I love listening to someone else’s favorite music with them. They know all the twists and turns and layers of context, and who the songs might be about. You really get to react together.
I’ve been thinking about this a lot because Joni Mitchell is finally starting to make sense to me. I’ve opened up some of the pathways in my chest and my imagination, and I finally have the room to hear what she’s been singing. It’s not like I’ve never had a special Joni moment - I listened to “A Case of You,” after I got dumped for the first time, and she helped me realize that I was definitely going to be fine. This summer, I listened to “California,” as I watched the trees roll by from my seat on the Amtrak, and wondered what waited for me when I got back to Maine.
I like Joni mostly because she means so much to people who I’ve met along the way. Like my neighbor! We met because I saw a flyer she made looking for bandmates, must love Sleater-Kinney, cut out magazine letters and all. I obviously texted the number without hesitation, and we were delighted to find out that we live one street number away from each other. When the summer was becoming fall, we picked high-bush blueberries and got locally made ice-cream at a stand where nobody was wearing masks. When I meet people who know my neighbor, they always say, “She’s amazing.” She’s one of my favorite friends in this season of life, and we cook dinner together every few weeks, and keep tabs on each other.
My neighbor grew up on Joni Mitchell, so when I started craving her songs a bit more this January, I invited her over to show me her favorites. She brought Chalk Mark in a Rainstorm and Ladies of the Canyon. My neighbor acted as the resident expert, telling my roommate and I who all the songs were about, and how her mom got her and her sister each one Joni Mitchell CD for Christmas one year. “I do not remember a time in my life before Joni,” she told us before we put the needle down on Ladies. At the end of “Conversation,” with all of the surprises, I turned to my neighbor with my mouth open wide as layer stacked upon layer, and she just looked back at me like, “Oh, yeah, dude.” It’s so special to share the best part of a song with someone.
I think what’s resonating with me most right now, about Joni, is that she’s all about coming back to yourself.
Her gift to me, in this season, has been setting an example of departure and return. The model seems to be: go, explore, find someone you love, love them as hard as you can until you can’t anymore, come back to your window, get reoriented, go. She always comes back to her own perspective, self, and being, Where am I seeing this all from now?

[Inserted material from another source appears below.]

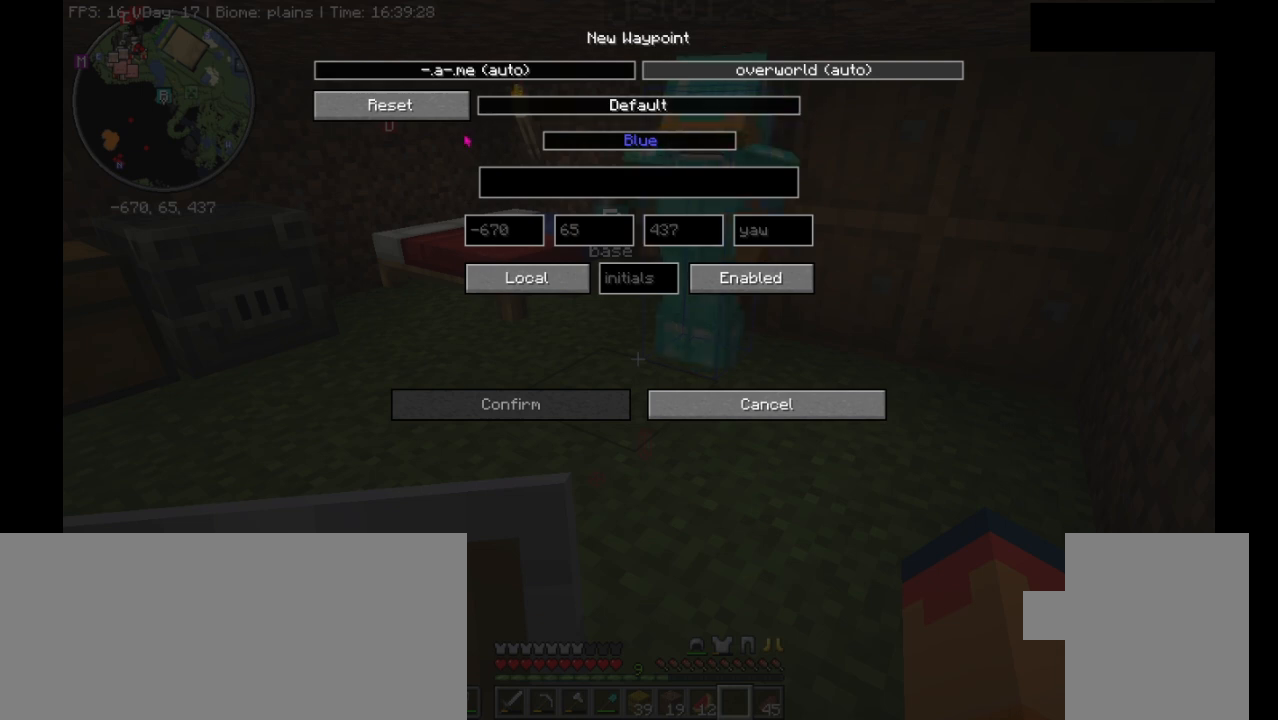
{"keys": [], "mouse": [], "events": []}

Joni, to me, is irremovable from her Canadianness, from this first point of departure, probably because my Canadian family adores her. My cousin Kylie sits between my sister and I in age, and lived about an hour north of the border from us when we were all growing up. When we visited St. John, Joni’s songs would sometimes dance from our Uncle’s turntable. Most of the little snippets of her lyrics that I know, I heard first under someone’s breath in the Fox family’s cozy, split level house. The first time I ever heard “Carrey,” it was from Kylie’s guitar.
Whenever we had a sleepover, Kylie and I would share a room and tell each other stories until we fell asleep. When we were little, they were about anthropomorphic critters; and as we grew, Kylie’s stories moved from fiction to autobiography. Kylie is the kind of person who knows how to keep her heart open to life. She notices the world’s nooks and crannies with a songwriter’s grandiosity. I think she knows how to savor life like it’s a chocolate cake. This may be a byproduct of being raised on Joni.
When she started sharing the songs that she was writing, our visits would include a concert. We would gather around the living room and she’d pull out her acoustic guitar, and play the songs in her rotation, our Aunt Rossie chiming in to ask for “this one next!” It was a beautiful way of keeping up with my cousin, especially during a chapter of my life when returning to myself didn’t feel possible. Kylie set a good example. So, listening to Joni Mitchell alway makes me think of Kylie, who has the same gift for building a world for her feelings in a song.
Kylie and I finally got to see each other this November, after two years of lockdown, and stayed up in the dark until 3-ish a.m. telling each other stories, until we both fell asleep.
Top Five Joni Mitchell songs, ranked. (1) All I Want, (2) Conversation (3) California (4) Carrey, (5) Help Me.